### Dokumenttext

┄┄┄┄┄┄

Dabei kommt ihm lustigerweise auf halbem Wege Richard Florida, Erfinder des Konzepts der Creative Class und durch seine Publikationen Ideengeber für alle Creative Cities, entgegen. Weil er weiß, dass, wenn die Kreativen wegziehen, es irgendwann auch für die Reichen langweilig wird. Sie ziehen dann nämlich ebenfalls weg und die Immobilienpreise sinken, und das darf natürlich nicht passieren. So gesehen ist es laut Florida klüger, z. B. HausbesetzerInnen am Eigentum zu beteiligen, statt sie zu vertreiben, und damit dafür zu sorgen, dass die Upper Class das Gefühl hat, in einem lebendigen Viertel zu leben – und das Immobiliengeschäft blüht.
Twickel sieht die Rede von der kreativen Stadt insgesamt nur als »schönen Schein der Gentrifizierung«: »Nicht die Sorge um Lebendigkeit, Kleinteiligkeit und Nachhaltigkeit, um Toleranz, Vielfalt und Offenheit ist treibende Kraft städtischer Politik in der neoliberalen Stadt. Stattdessen lenkt die Politik ihre Ressourcen darauf, die Bedingungen dafür herzustellen, dass sich die Stadt als Verwertungsraum für hochtourigen Massenabsatz bewährt.« Als Beispiel hierfür dient ihm der höchst umstrittene Plan einer Ikea-Filiale in Hamburg-Altona. Zu diesem Zweck wird gerade das Frappant-Gebäude, dass bis zuletzt KünstlerInnen als Ateliers diente, abgerissen. Als Beispiel dafür, wie Widerstand gegen die unternehmerische Stadt aussehen kann, darf das Gängeviertel, das »zum Star des deutschen Feuilletons« geworden ist, natürlich nicht fehlen und wird ausführlich dargestellt. Interessant ist hier besonders der Unterschied zu Hausbesetzungen (Beispiel Hafenstraße) früherer Generationen. Die BesetzerInnen haben eine heterogenere Struktur, treten weniger ideologisch auf und haben weniger Berührungsängste mit Medien und politisch Andersdenkenden, was den alten HäuserkämpferInnen oft nicht ganz geheuer ist. Es wird sich weisen, ob das Konzept auf Dauer erfolgreich sein wird.

┄┄┄┄┄┄

### Rohdaten
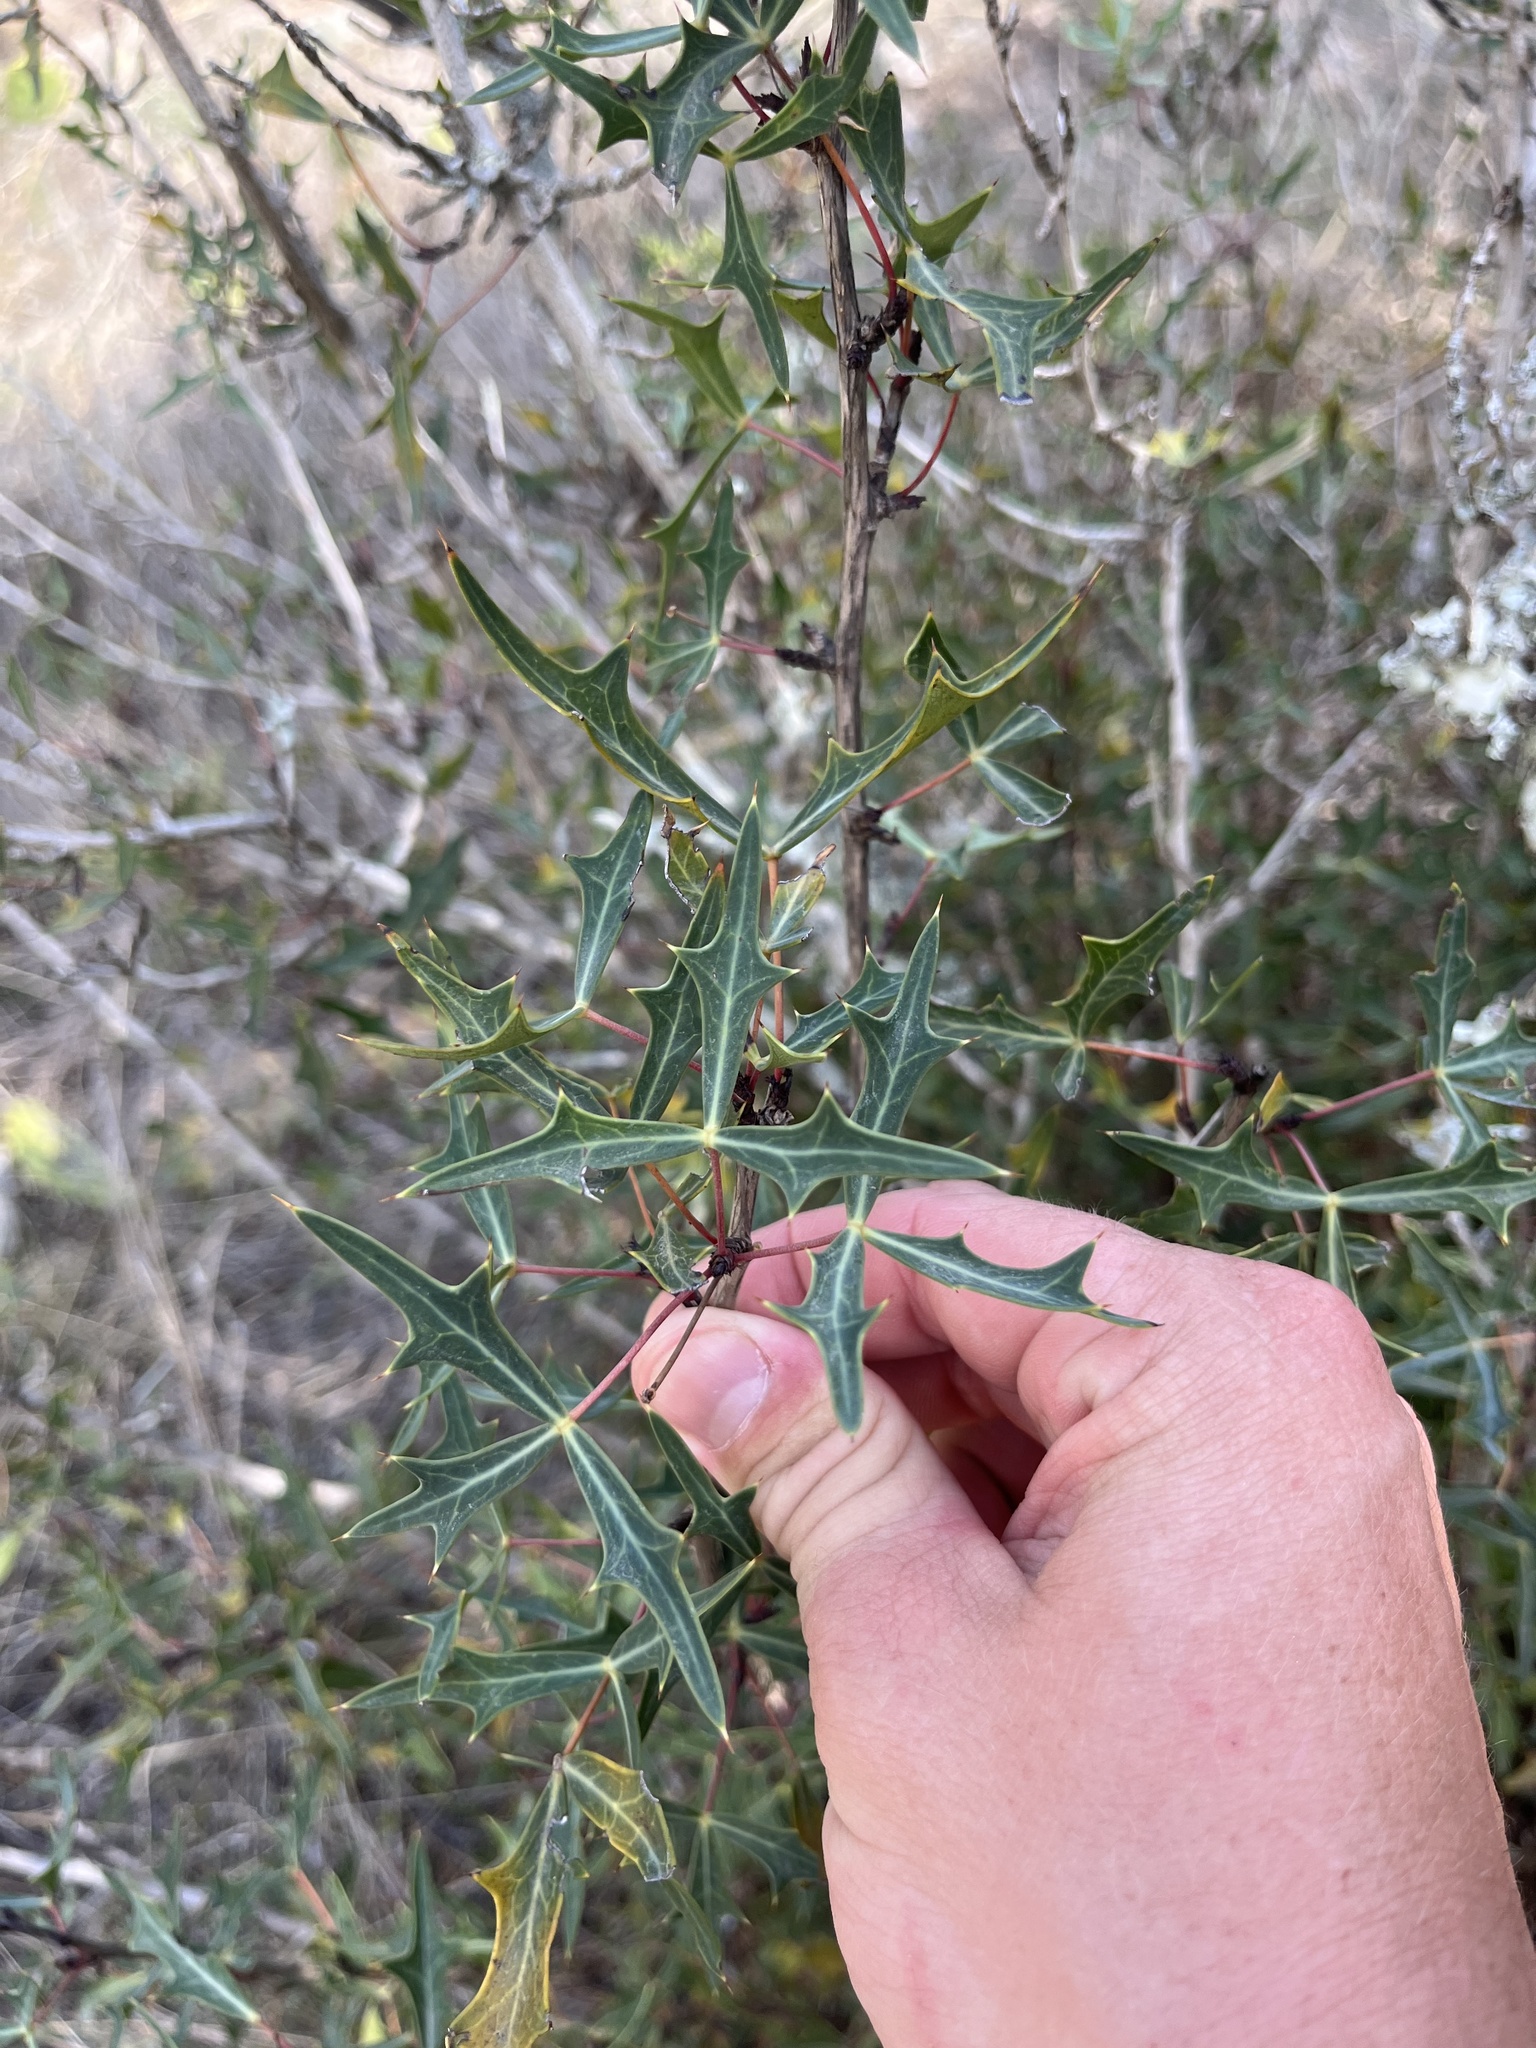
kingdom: Plantae
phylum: Tracheophyta
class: Magnoliopsida
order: Ranunculales
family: Berberidaceae
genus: Alloberberis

┄┄┄┄┄┄

### Arbeitsauftrag A
Welches Gebäude wird laut Dokumenttext für die geplante Ikea-Filiale in Hamburg-Altona abgerissen?
### Arbeitsauftrag B
Gib die Stelle aus dem Dokumenttext wortgetreu wieder, beginnend mit „Dabei kommt ihm“ und fortlaufend bis einschließlich „das Immobiliengeschäft blüht.“.
Die Einträge sind eigenständiges Material und gehören nicht zum Dokumenttext.

### Schriftliche Antwort A
Das Frappant-Gebäude.

### Schriftliche Antwort B
Dabei kommt ihm lustigerweise auf halbem Wege Richard Florida, Erfinder des Konzepts der Creative Class und durch seine Publikationen Ideengeber für alle Creative Cities, entgegen. Weil er weiß, dass, wenn die Kreativen wegziehen, es irgendwann auch für die Reichen langweilig wird. Sie ziehen dann nämlich ebenfalls weg und die Immobilienpreise sinken, und das darf natürlich nicht passieren. So gesehen ist es laut Florida klüger, z. B. HausbesetzerInnen am Eigentum zu beteiligen, statt sie zu vertreiben, und damit dafür zu sorgen, dass die Upper Class das Gefühl hat, in einem lebendigen Viertel zu leben – und das Immobiliengeschäft blüht.